The different flavors of preprints
My Twitter timeline is filled with comments from like-minded people that reinforce my (correct) worldview as well as cause a surge of dopamine that Twitter hopes will get me to log in more often. As a result, I’m typically only exposed to positive comments about preprints. But sometimes I see a couple of haters refer to preprints as “garbage” publications, or faculty claim that they would have to take preprints listed on CVs with a grain of salt, or even people ask what preprints are.
Just like peer-reviewed literature, preprints range in quality. For example, if you want to find some questionable peer-reviewed work just check out PLOS ONE-how you doin’? But that doesn’t mean preprints are simply a random sampling of the literature. If you gave me a pile of preprints and non-preprints there’s a chance I could correctly identify which is which.
Because I index thousands of preprints for PrePubMed I’m exposed to a range of preprints and in my mind have grouped them into several categories. It is important to note that I mainly index and read biology preprints and therefore these categories may not apply to preprints in other disciplines.
BADA BOOM, REALEST GUYS IN THE ROOM
When writing a paper most people have a specific journal in mind for the first submission and therefore present their work accordingly. This means restricting oneself to the layout the journal uses for articles and observing the word limits for each section along with any table, figure, supplemental data limits. This also means writing for a certain audience, for example field specific journal vs. multidisciplinary journal.
Do you know what it doesn’t mean?
It doesn’t mean the science is presented in the best way possible.
Preprints in this category don’t give a damn about formatting or word limits, they just present the work in the authors’ vision. They may contain detailed explanations or examples and may contain colorful language or humor to make a point. These preprints will likely eventually get published, but before submission will require significant editing to meet the journal’s policies.
This category encompasses the majority of biology preprints. What most people who submit preprints are doing is as soon as they submit their paper to a journal they post an exact copy as a preprint. These preprints are fairly easy to identify since they look identical to published papers.
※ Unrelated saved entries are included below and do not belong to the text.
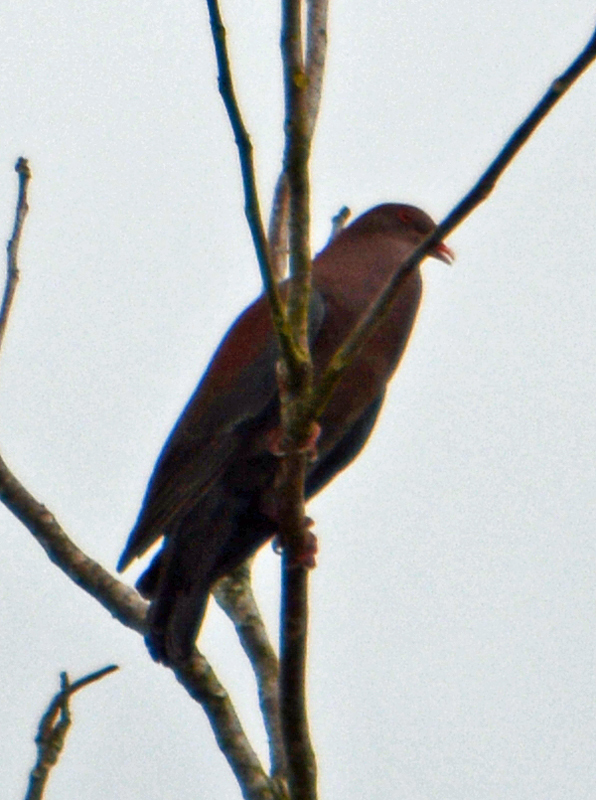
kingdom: Animalia
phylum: Chordata
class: Aves
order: Columbiformes
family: Columbidae
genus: Patagioenas
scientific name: Patagioenas flavirostris
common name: Red-billed pigeon
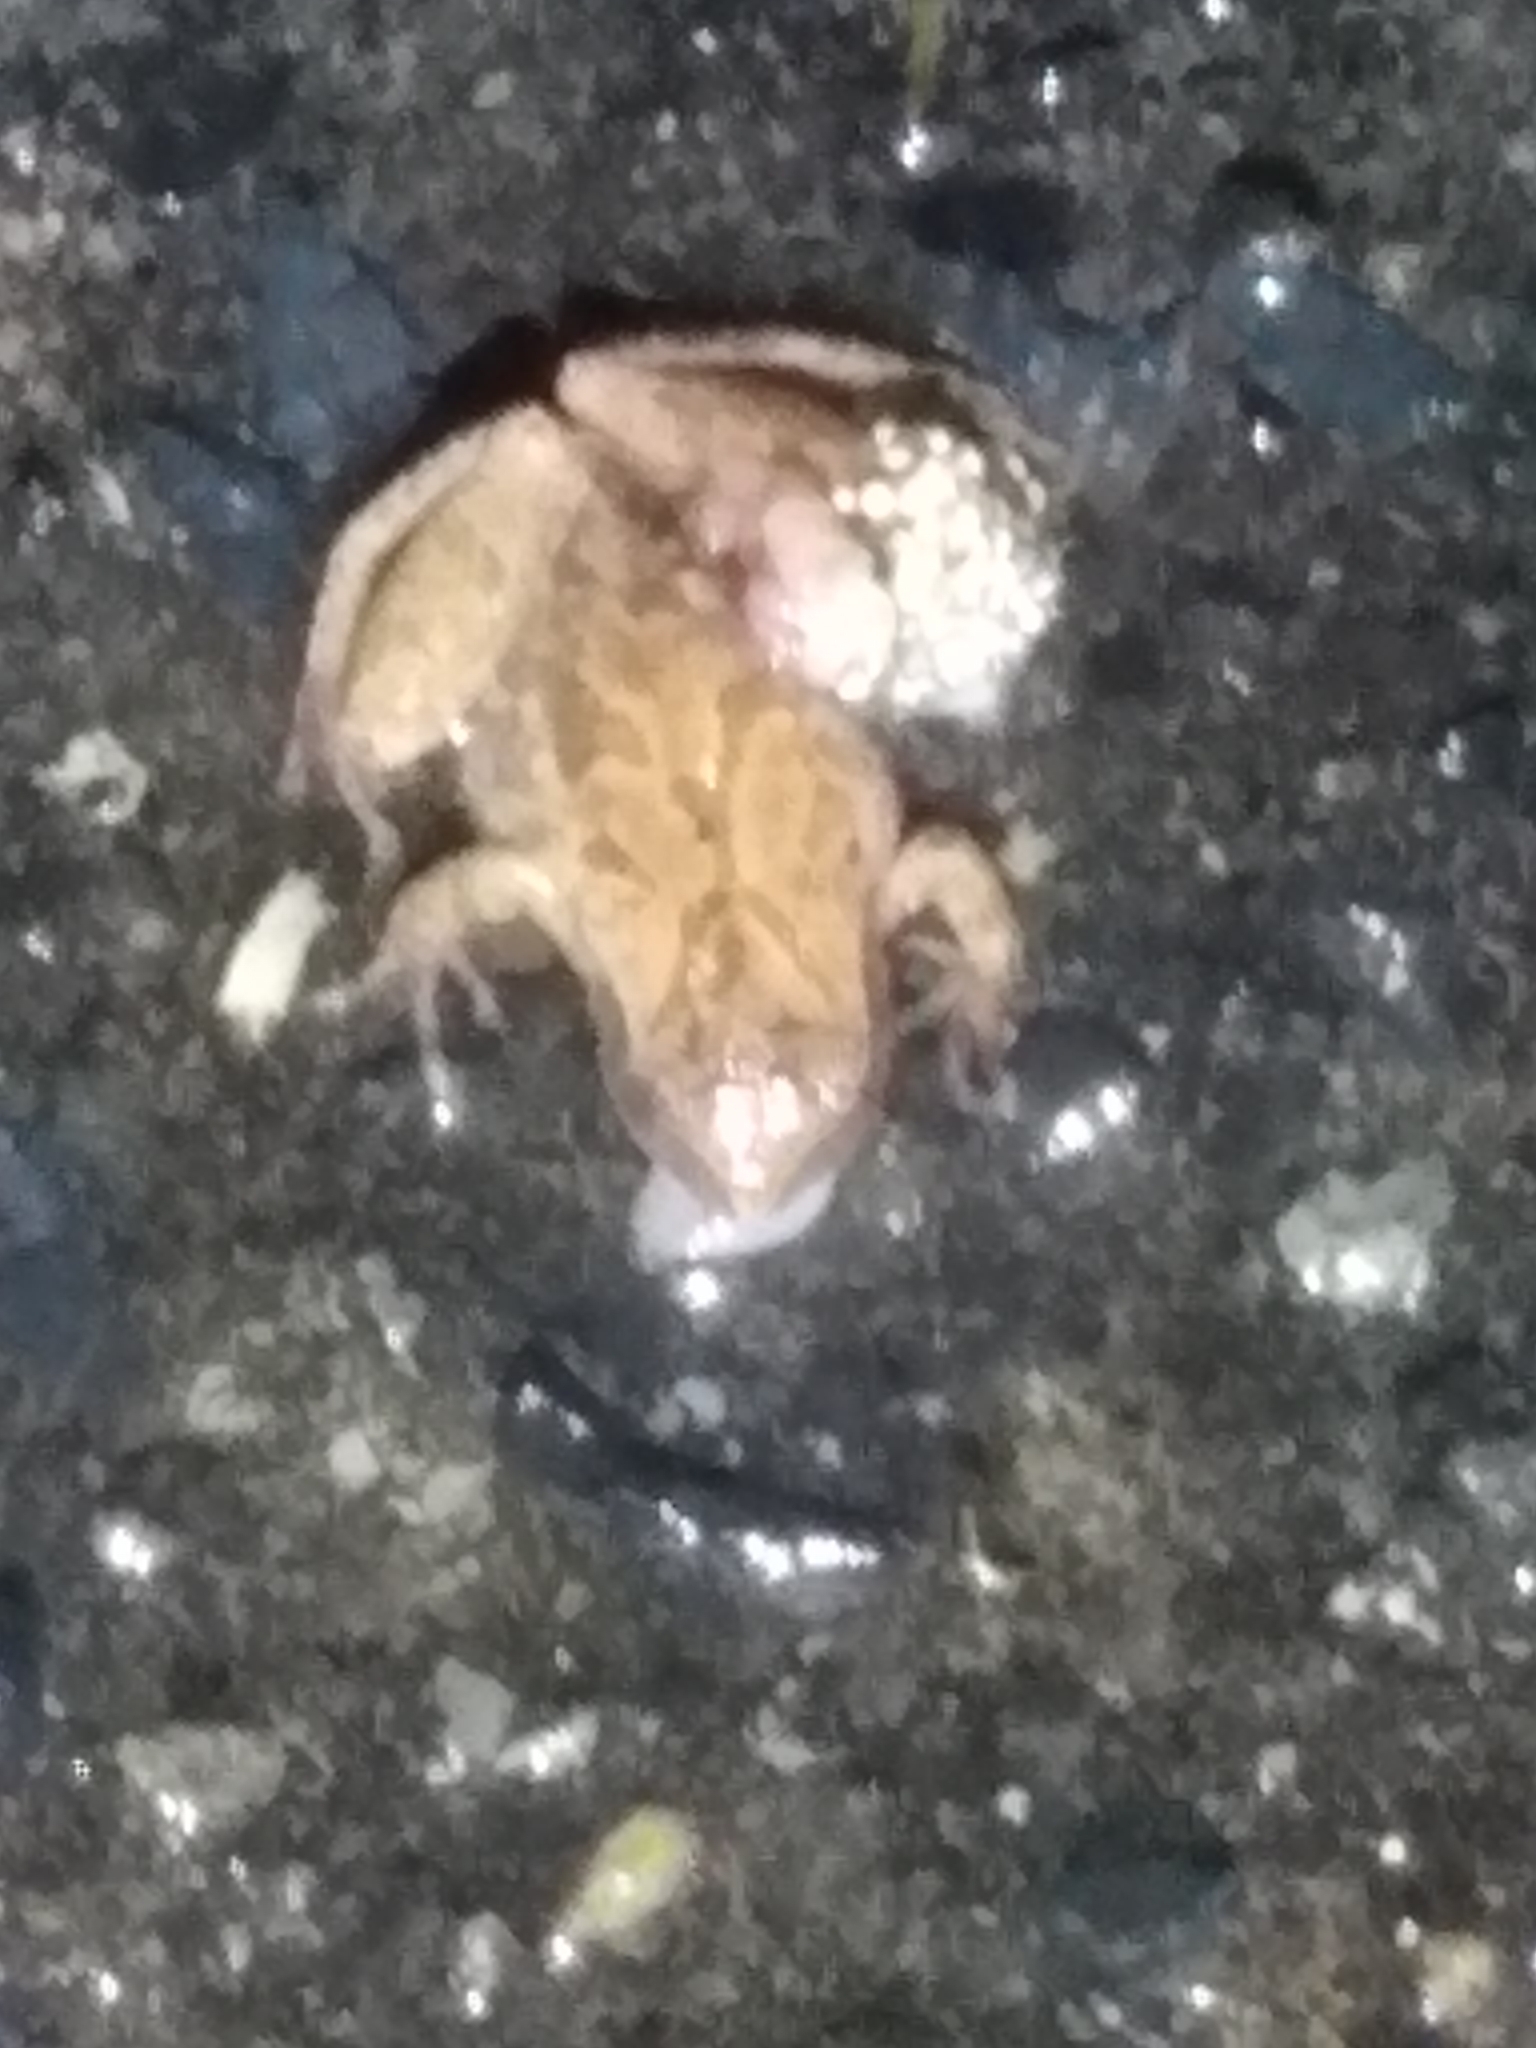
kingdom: Animalia
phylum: Chordata
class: Amphibia
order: Anura
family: Hylidae
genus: Pseudacris
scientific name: Pseudacris crucifer
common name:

They will have multiple figures, supplemental data, and a long reference list. These can be difficult to distinguish from the first category.
This category of preprints really bothers me, although I suppose it shouldn’t. These preprints attempt to present themselves as legitimate research, but they will never be submitted to a journal since the authors know they have no chance of being accepted, although with PLOS ONE you never know-how you doin’?
These preprints are essentially just blog posts, but with LaTeX formatting and some references. They are usually very short, typically one or two pages, contain no figures, analyses, data, or code, and frankly there are blog posts out there of much higher quality.
So why do these preprints bother me so much? Ironically it’s the same reason that journals exist and scientists value their brands. I don’t want a preprint that I spent months on sitting next to a preprint that is so bad that I would be embarrassed to include it on my blog. It is precisely this type of preprint that leads some to believe that preprints are not serious work and I don’t want my work to be viewed that way.
I’m all about sharing one’s work, but I believe work should be shared in the correct medium. When I am perusing preprints I want to be perusing work which would pass peer review, which isn’t to say anything about its quality, but is more a reflection of whether the work looks like it might provide some value. It is important to remember that preprints get indexed by Google Scholar and as a result these works dilute the literature and potentially cause someone to miss important research. They also dilute preprints, but there are so few preprints published that it is difficult to miss an important preprint in your field if you are specifically searching preprints. But this could become a problem in the future.
Look, I understand that it is cool to have your blog post indexed by Google Scholar and it will likely be read by more people than if you posted it on your blog. But you have to remember that preprints are permanent, they can’t be taken down. As a result, you are forever attaching your scientific reputation to these questionable articles. I would never hire or collaborate with someone who thinks these questionable articles are worthy of being posted as a preprint. If this is work they are proud of I don’t want to see any more of their work.
These are even worse than the blog posts. They contain scientific content, but are short enough to just be an abstract. They basically just report a single finding or experiment. These are fairly common at Figshare which does not perform any sort of quality control, and I actually don’t mind people using Figshare in this way since it is meant as a data repository and not as a preprint server, I just wish they wouldn’t be labeled as “Paper”. The problem is that because of their prevalence on Figshare it is hard to imagine anyone perusing Figshare for preprints, and I have had to put restrictions in place on PrePubMed so that only a fraction of the thousands of preprints that are added to Figshare each day get indexed.
Like the blog posts I do view these as a problem for preprint servers and would prefer they get posted to a repository such as Figshare, and labeled as “Figure” or “Dataset” instead of “Paper”.
Some people claim they see a lot of preprints which are scientifically unsound or contain numerous errors. I haven’t encountered these so I can’t confirm they exist.